_ACTIVITY_
Keep every word the same. Repeat the records without their images.

_DATA EXCERPTS_
....
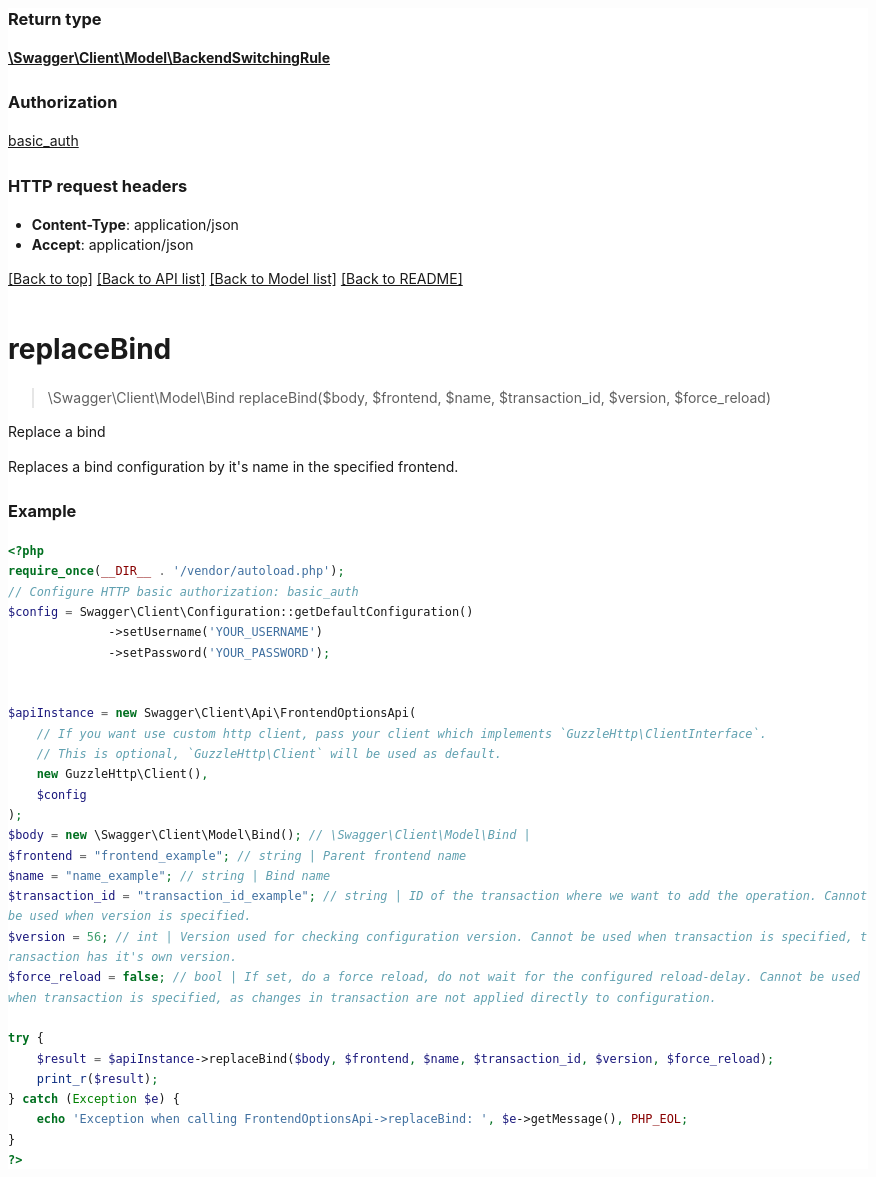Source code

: ### Return type

[**\Swagger\Client\Model\BackendSwitchingRule**](../Model/BackendSwitchingRule.md)

### Authorization

[basic_auth](../../README.md#basic_auth)

### HTTP request headers

 - **Content-Type**: application/json
 - **Accept**: application/json

[[Back to top]](#) [[Back to API list]](../../README.md#documentation-for-api-endpoints) [[Back to Model list]](../../README.md#documentation-for-models) [[Back to README]](../../README.md)

# **replaceBind**
> \Swagger\Client\Model\Bind replaceBind($body, $frontend, $name, $transaction_id, $version, $force_reload)

Replace a bind

Replaces a bind configuration by it's name in the specified frontend.

### Example
```php
<?php
require_once(__DIR__ . '/vendor/autoload.php');
// Configure HTTP basic authorization: basic_auth
$config = Swagger\Client\Configuration::getDefaultConfiguration()
              ->setUsername('YOUR_USERNAME')
              ->setPassword('YOUR_PASSWORD');


$apiInstance = new Swagger\Client\Api\FrontendOptionsApi(
    // If you want use custom http client, pass your client which implements `GuzzleHttp\ClientInterface`.
    // This is optional, `GuzzleHttp\Client` will be used as default.
    new GuzzleHttp\Client(),
    $config
);
$body = new \Swagger\Client\Model\Bind(); // \Swagger\Client\Model\Bind | 
$frontend = "frontend_example"; // string | Parent frontend name
$name = "name_example"; // string | Bind name
$transaction_id = "transaction_id_example"; // string | ID of the transaction where we want to add the operation. Cannot be used when version is specified.
$version = 56; // int | Version used for checking configuration version. Cannot be used when transaction is specified, transaction has it's own version.
$force_reload = false; // bool | If set, do a force reload, do not wait for the configured reload-delay. Cannot be used when transaction is specified, as changes in transaction are not applied directly to configuration.

try {
    $result = $apiInstance->replaceBind($body, $frontend, $name, $transaction_id, $version, $force_reload);
    print_r($result);
} catch (Exception $e) {
    echo 'Exception when calling FrontendOptionsApi->replaceBind: ', $e->getMessage(), PHP_EOL;
}
?>
```
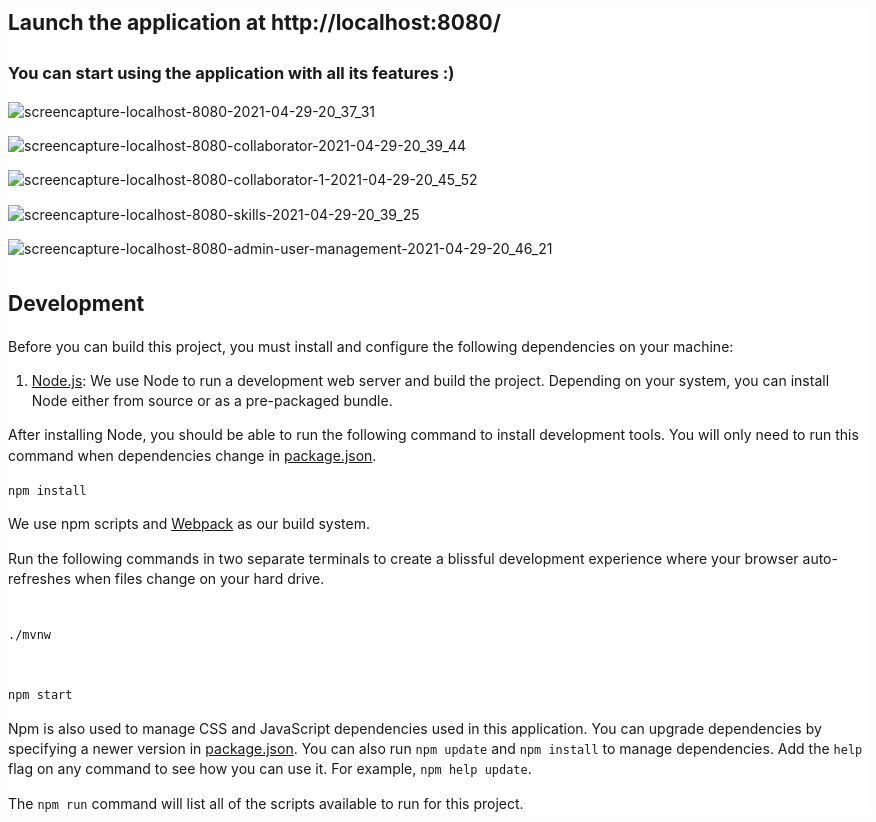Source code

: ## Launch the application at http://localhost:8080/

### You can start using the application with all its features :)


![screencapture-localhost-8080-2021-04-29-20_37_31](https://user-images.githubusercontent.com/52780772/116618501-acf10b00-a92e-11eb-87da-078e1cd44e7c.png)

![screencapture-localhost-8080-collaborator-2021-04-29-20_39_44](https://user-images.githubusercontent.com/52780772/116618563-c003db00-a92e-11eb-8621-c7c7f5be2d1c.png)

![screencapture-localhost-8080-collaborator-1-2021-04-29-20_45_52](https://user-images.githubusercontent.com/52780772/116618579-c4c88f00-a92e-11eb-81fa-cb635a27a92a.png)

![screencapture-localhost-8080-skills-2021-04-29-20_39_25](https://user-images.githubusercontent.com/52780772/116618593-c85c1600-a92e-11eb-8ed8-414b567405de.png)

![screencapture-localhost-8080-admin-user-management-2021-04-29-20_46_21](https://user-images.githubusercontent.com/52780772/116618600-cb570680-a92e-11eb-9eb0-ebfa5ff3ca70.png)


## Development

Before you can build this project, you must install and configure the following dependencies on your machine:

1. [Node.js][]: We use Node to run a development web server and build the project.
   Depending on your system, you can install Node either from source or as a pre-packaged bundle.

After installing Node, you should be able to run the following command to install development tools.
You will only need to run this command when dependencies change in [package.json](package.json).

```
npm install
```

We use npm scripts and [Webpack][] as our build system.

Run the following commands in two separate terminals to create a blissful development experience where your browser
auto-refreshes when files change on your hard drive.

```

./mvnw


npm start
```

Npm is also used to manage CSS and JavaScript dependencies used in this application. You can upgrade dependencies by
specifying a newer version in [package.json](package.json). You can also run `npm update` and `npm install` to manage dependencies.
Add the `help` flag on any command to see how you can use it. For example, `npm help update`.

The `npm run` command will list all of the scripts available to run for this project.


[jhipster homepage and latest documentation]: https://www.jhipster.tech
[jhipster 6.10.1 archive]: https://www.jhipster.tech/documentation-archive/v6.10.1
[using jhipster in development]: https://www.jhipster.tech/documentation-archive/v6.10.1/development/
[using docker and docker-compose]: https://www.jhipster.tech/documentation-archive/v6.10.1/docker-compose
[using jhipster in production]: https://www.jhipster.tech/documentation-archive/v6.10.1/production/
[running tests page]: https://www.jhipster.tech/documentation-archive/v6.10.1/running-tests/
[code quality page]: https://www.jhipster.tech/documentation-archive/v6.10.1/code-quality/
[setting up continuous integration]: https://www.jhipster.tech/documentation-archive/v6.10.1/setting-up-ci/
[node.js]: https://nodejs.org/
[yarn]: https://yarnpkg.org/
[webpack]: https://webpack.github.io/
[angular cli]: https://cli.angular.io/
[browsersync]: https://www.browsersync.io/
[jest]: https://facebook.github.io/jest/
[jasmine]: https://jasmine.github.io/2.0/introduction.html
[protractor]: https://angular.github.io/protractor/
[leaflet]: https://leafletjs.com/
[definitelytyped]: https://definitelytyped.org/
....
_SOLUTION_
Source code

: ### Return type

[**\Swagger\Client\Model\BackendSwitchingRule**](../Model/BackendSwitchingRule.md)

### Authorization

[basic_auth](../../README.md#basic_auth)

### HTTP request headers

 - **Content-Type**: application/json
 - **Accept**: application/json

[[Back to top]](#) [[Back to API list]](../../README.md#documentation-for-api-endpoints) [[Back to Model list]](../../README.md#documentation-for-models) [[Back to README]](../../README.md)

# **replaceBind**
> \Swagger\Client\Model\Bind replaceBind($body, $frontend, $name, $transaction_id, $version, $force_reload)

Replace a bind

Replaces a bind configuration by it's name in the specified frontend.

### Example
```php
<?php
require_once(__DIR__ . '/vendor/autoload.php');
// Configure HTTP basic authorization: basic_auth
$config = Swagger\Client\Configuration::getDefaultConfiguration()
              ->setUsername('YOUR_USERNAME')
              ->setPassword('YOUR_PASSWORD');


$apiInstance = new Swagger\Client\Api\FrontendOptionsApi(
    // If you want use custom http client, pass your client which implements `GuzzleHttp\ClientInterface`.
    // This is optional, `GuzzleHttp\Client` will be used as default.
    new GuzzleHttp\Client(),
    $config
);
$body = new \Swagger\Client\Model\Bind(); // \Swagger\Client\Model\Bind | 
$frontend = "frontend_example"; // string | Parent frontend name
$name = "name_example"; // string | Bind name
$transaction_id = "transaction_id_example"; // string | ID of the transaction where we want to add the operation. Cannot be used when version is specified.
$version = 56; // int | Version used for checking configuration version. Cannot be used when transaction is specified, transaction has it's own version.
$force_reload = false; // bool | If set, do a force reload, do not wait for the configured reload-delay. Cannot be used when transaction is specified, as changes in transaction are not applied directly to configuration.

try {
    $result = $apiInstance->replaceBind($body, $frontend, $name, $transaction_id, $version, $force_reload);
    print_r($result);
} catch (Exception $e) {
    echo 'Exception when calling FrontendOptionsApi->replaceBind: ', $e->getMessage(), PHP_EOL;
}
?>
```
Source code

: ## Launch the application at http://localhost:8080/

### You can start using the application with all its features :)


![screencapture-localhost-8080-2021-04-29-20_37_31](https://user-images.githubusercontent.com/52780772/116618501-acf10b00-a92e-11eb-87da-078e1cd44e7c.png)

![screencapture-localhost-8080-collaborator-2021-04-29-20_39_44](https://user-images.githubusercontent.com/52780772/116618563-c003db00-a92e-11eb-8621-c7c7f5be2d1c.png)

![screencapture-localhost-8080-collaborator-1-2021-04-29-20_45_52](https://user-images.githubusercontent.com/52780772/116618579-c4c88f00-a92e-11eb-81fa-cb635a27a92a.png)

![screencapture-localhost-8080-skills-2021-04-29-20_39_25](https://user-images.githubusercontent.com/52780772/116618593-c85c1600-a92e-11eb-8ed8-414b567405de.png)

![screencapture-localhost-8080-admin-user-management-2021-04-29-20_46_21](https://user-images.githubusercontent.com/52780772/116618600-cb570680-a92e-11eb-9eb0-ebfa5ff3ca70.png)


## Development

Before you can build this project, you must install and configure the following dependencies on your machine:

1. [Node.js][]: We use Node to run a development web server and build the project.
   Depending on your system, you can install Node either from source or as a pre-packaged bundle.

After installing Node, you should be able to run the following command to install development tools.
You will only need to run this command when dependencies change in [package.json](package.json).

```
npm install
```

We use npm scripts and [Webpack][] as our build system.

Run the following commands in two separate terminals to create a blissful development experience where your browser
auto-refreshes when files change on your hard drive.

```

./mvnw


npm start
```

Npm is also used to manage CSS and JavaScript dependencies used in this application. You can upgrade dependencies by
specifying a newer version in [package.json](package.json). You can also run `npm update` and `npm install` to manage dependencies.
Add the `help` flag on any command to see how you can use it. For example, `npm help update`.

The `npm run` command will list all of the scripts available to run for this project.


[jhipster homepage and latest documentation]: https://www.jhipster.tech
[jhipster 6.10.1 archive]: https://www.jhipster.tech/documentation-archive/v6.10.1
[using jhipster in development]: https://www.jhipster.tech/documentation-archive/v6.10.1/development/
[using docker and docker-compose]: https://www.jhipster.tech/documentation-archive/v6.10.1/docker-compose
[using jhipster in production]: https://www.jhipster.tech/documentation-archive/v6.10.1/production/
[running tests page]: https://www.jhipster.tech/documentation-archive/v6.10.1/running-tests/
[code quality page]: https://www.jhipster.tech/documentation-archive/v6.10.1/code-quality/
[setting up continuous integration]: https://www.jhipster.tech/documentation-archive/v6.10.1/setting-up-ci/
[node.js]: https://nodejs.org/
[yarn]: https://yarnpkg.org/
[webpack]: https://webpack.github.io/
[angular cli]: https://cli.angular.io/
[browsersync]: https://www.browsersync.io/
[jest]: https://facebook.github.io/jest/
[jasmine]: https://jasmine.github.io/2.0/introduction.html
[protractor]: https://angular.github.io/protractor/
[leaflet]: https://leafletjs.com/
[definitelytyped]: https://definitelytyped.org/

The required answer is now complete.